Wówczas pojawił się problem, jak ta wolność ma w szczegółach wyglądać. Proces prowadzący do uchwalenia Konstytucji USA wcale nie przebiegał w sposób harmonijny i bezkonfliktowy i bynajmniej nie wszystkie stany marzyły o rządzie federalnym.

Obawiano się, by rząd centralny nie stał się nową wersją dopiero co obalonej brytyjskiej metropolii.

Państwo powstawało „od dołu”, na zasadzie umowy wolnych ludzi, którzy określili, co wolno władzy.

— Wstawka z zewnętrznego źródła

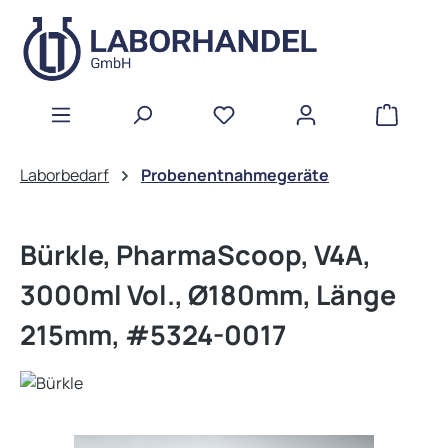
Zum Hauptinhalt springen
WAREN
Laborbedarf
Probenentnahmegeräte
Bürkle, PharmaScoop, V4A,
3000ml Vol., Ø180mm, Länge
215mm, #5324-0017
Bildergalerie überspringen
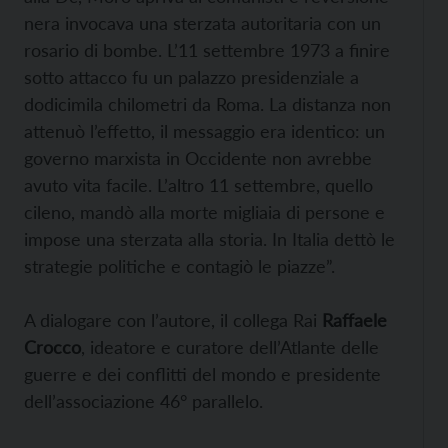
nera invocava una sterzata autoritaria con un
rosario di bombe. L’11 settembre 1973 a finire
sotto attacco fu un palazzo presidenziale a
dodicimila chilometri da Roma. La distanza non
attenuò l’effetto, il messaggio era identico: un
governo marxista in Occidente non avrebbe
avuto vita facile. L’altro 11 settembre, quello
cileno, mandò alla morte migliaia di persone e
impose una sterzata alla storia. In Italia dettò le
strategie politiche e contagiò le piazze”.
A dialogare con l’autore, il collega Rai
Raffaele
Crocco
, ideatore e curatore dell’Atlante delle
guerre e dei conflitti del mondo e presidente
dell’associazione 46° parallelo.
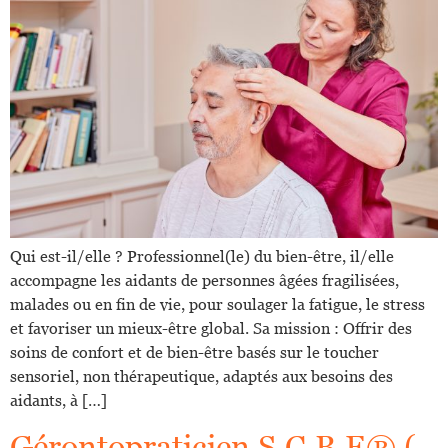
Qui est-il/elle ? Professionnel(le) du bien-être, il/elle
accompagne les aidants de personnes âgées fragilisées,
malades ou en fin de vie, pour soulager la fatigue, le stress
et favoriser un mieux-être global. Sa mission : Offrir des
soins de confort et de bien-être basés sur le toucher
sensoriel, non thérapeutique, adaptés aux besoins des
aidants, à […]
Gérontopraticien S.C.B.E® (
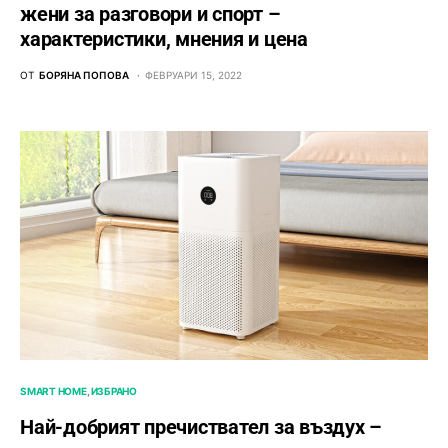
жени за разговори и спорт –
характеристики, мнения и цена
ОТ
БОРЯНА ПОПОВА
ФЕВРУАРИ 15, 2022
SMART HOME
ИЗБРАНО
Най-добрият пречиствател за въздух –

I naprawdę ma to niewiele wspólnego z tym, jak powstawały europejskie państwa, pomimo powoływania się na te same hasła, jak np. suwerenność narodu czy umowa społeczna.

Konsekwencją powyższego jest np. fakt, iż kara śmierci w niektórych amerykańskich stanach jednego przecież państwa jest wykonywana, a w innych nie. Podobnie z aborcją, choć to akurat dość świeża sprawa.

Po prostu w USA nadal dominuje zasada, iż ludzie najlepiej sami wiedzą, czego potrzebują i co jest dla nich najlepsze.

Zestawcie to Państwo z realiami Europy. Co prawda rządy (a już zwłaszcza Unia) nieustannie powołują się na zasady subsydiarności i pomocniczości, faktycznie jednak stworzyły ich karykaturę.

Jest oczywiste, iż ludzie zajęci prozą życia nie zaprzątają sobie głowy takimi rozważaniami, a co więcej często ulegają pięknie brzmiącej propagandzie i wręcz domagają się ograniczania wolności, co przecież jest marzeniem każdej władzy.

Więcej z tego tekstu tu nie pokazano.